As the sun began to set on Day 6, somewhere around the 20 mile mark, I spotted the RV just up ahead. I had never hated running so much in my life. One negative thought after another filled my head. Every self-doubting voice and sentiment you could ever imagine was running through me. It was a feeling of desperation. The temptation to quit, to just quiet the voices and make it all stop was strong.

Normally, Jarred and I would chat about something at each stop. We are the best of friends and conversation almost always comes quite naturally. Not now. I told him what was happening and he understood, having been with me in 2009. I told him the pace was gonna get real slow but not to worry, I’d get there, beyond the “wall.” Nothing else was said. I put my earphones in, not to listen to music, but to muffle any outside noise. I wanted to go into the hole as deeply as I could. I wanted to experience it fully.

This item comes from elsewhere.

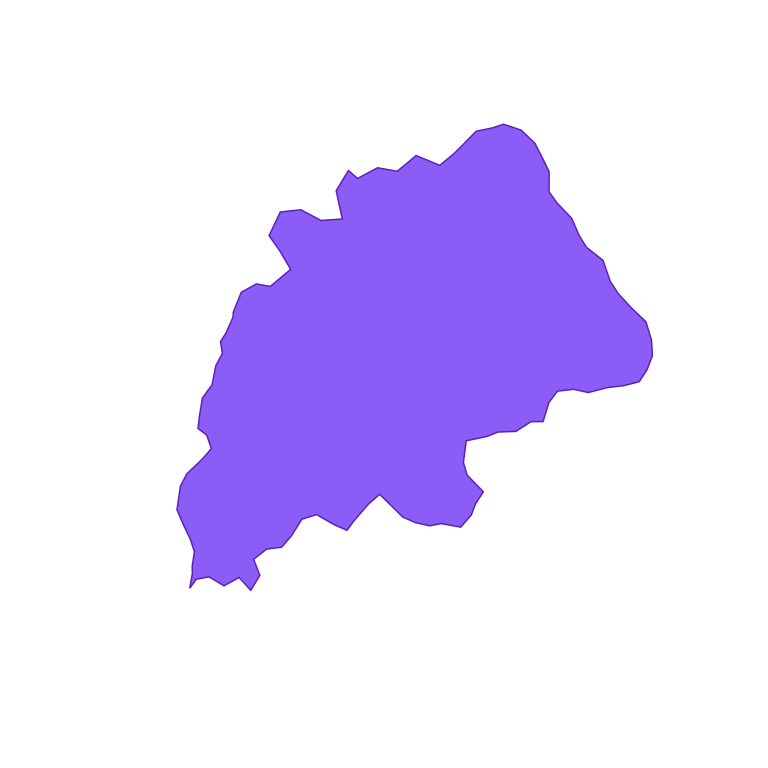 the district of Palaikythro, Cyprus, rotated 221°
{"feature_id": "46923920B63602794647925", "entity_name": "Palaikythro", "entity_type": "district", "adm_level": 2, "iso_a3": "CYP", "parent_name": "Cyprus", "parent_adm1": "", "projection": "mercator", "projection_center": [33.49, 35.188], "detail": "fine", "context": "isolated", "style": "filled", "palette": "violet", "viewbox_px": 768, "rotation_deg": 221, "n_neighbors": 0, "source": "geoboundaries", "source_scale": "gbopen_adm2", "svg_char_len": 1395}
<svg xmlns="http://www.w3.org/2000/svg" viewBox="0 0 768 768"><g transform="rotate(221 384 384)"><path d="M238.3,367.8L261.5,369.8L272.6,376.9L284.7,395.1L271.6,412.4L266.5,422.5L253.4,434.7L248.4,451.9L239.3,460.0L247.4,478.2L248.4,492.4L237.3,504.5L224.2,511.6L213.1,527.8L202.0,540.0L192.9,553.2L194.9,567.4L200.0,581.5L211.0,592.7L227.2,602.8L248.4,603.8L266.5,605.9L280.6,609.9L299.8,621.0L321.0,620.0L334.1,624.1L351.2,632.2L372.4,634.2L385.5,637.3L398.6,652.5L412.7,658.5L427.9,664.6L447.0,665.6L464.2,658.5L470.2,648.4L480.3,635.2L481.3,618.0L482.3,603.8L485.4,585.6L509.6,577.5L513.6,553.2L530.7,543.0L538.8,521.8L550.9,521.8L546.9,498.5L523.7,481.2L538.8,466.1L561.0,461.0L575.1,445.8L568.0,420.5L550.9,416.4L529.7,409.3L533.8,383.0L545.9,375.9L551.9,359.7L544.9,339.4L541.8,335.4L536.8,319.2L535.2,308.8L526.1,301.1L522.9,287.4L513.2,270.6L511.9,254.4L502.3,238.8L495.2,228.4L484.2,229.1L471.9,222.0L471.9,207.7L473.9,186.9L470.6,173.3L457.7,153.2L442.9,146.1L428.0,139.6L417.1,133.1L409.3,120.8L404.1,115.0L396.6,102.4L397.6,113.5L389.5,123.7L372.4,126.7L366.4,142.9L349.2,140.9L352.2,158.1L367.4,166.2L364.3,182.4L354.2,193.6L354.2,208.7L357.3,228.0L349.2,241.2L329.0,245.2L315.9,249.3L316.9,261.4L316.9,283.7L314.9,297.9L282.6,295.9L269.5,299.9L256.4,307.0L249.4,316.1L232.2,326.3L232.2,342.5L236.3,353.6L238.3,367.8Z" fill="#8b5cf6" stroke="#5b21b6" stroke-width="1.5"/></g></svg>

If you have never run beyond what you thought you were capable, be it a 5k, 10k, marathon or longer, this may seem hard to understand. I had run nearly six marathons to get here. I wasn’t gonna blast music and try and run around it or from it. I was going into it and through it. Almost immediately it started to happen. The voices in my head were loud yet they really didn’t “say” anything, they just conveyed this sadness, this doubt and desperation that it was over, that this was impossible for me, that I would fail. I would not allow the thoughts to take me, I would accept them, let them keep coming, remain unattached. Breathe, breathe, breathe.

My pace was barely faster than a walk but that was of little consequence. This had nothing to do with time. I was entering into a place of no time, a place where–if I could let it all go, if I could continue deeper and deeper into the hole–I would disappear. I would no longer be separate from the lake, or the countryside, or the pavement that had been beating me. I would become one with it. Connected. In the flow.

Tears began flowing down my face and my breath was broken up by sobs. If you allow it, it becomes an out-of-body experience. You literally run out of your mind. There is a huge pull to stop, to return to safety, but there is no real safety in doing so. The safety lies just beyond where you think you are capable. That is the place where you find connection to the best of who you can be. You tap into the flow. You become part of everything and nothing.

The day was done. I have no idea how long those last miles took. I stumbled into the RV completely empty. COMPLETELY EMPTY. The run would begin anew tomorrow.

"I knew where this was heading, into a dark place. A real dark place."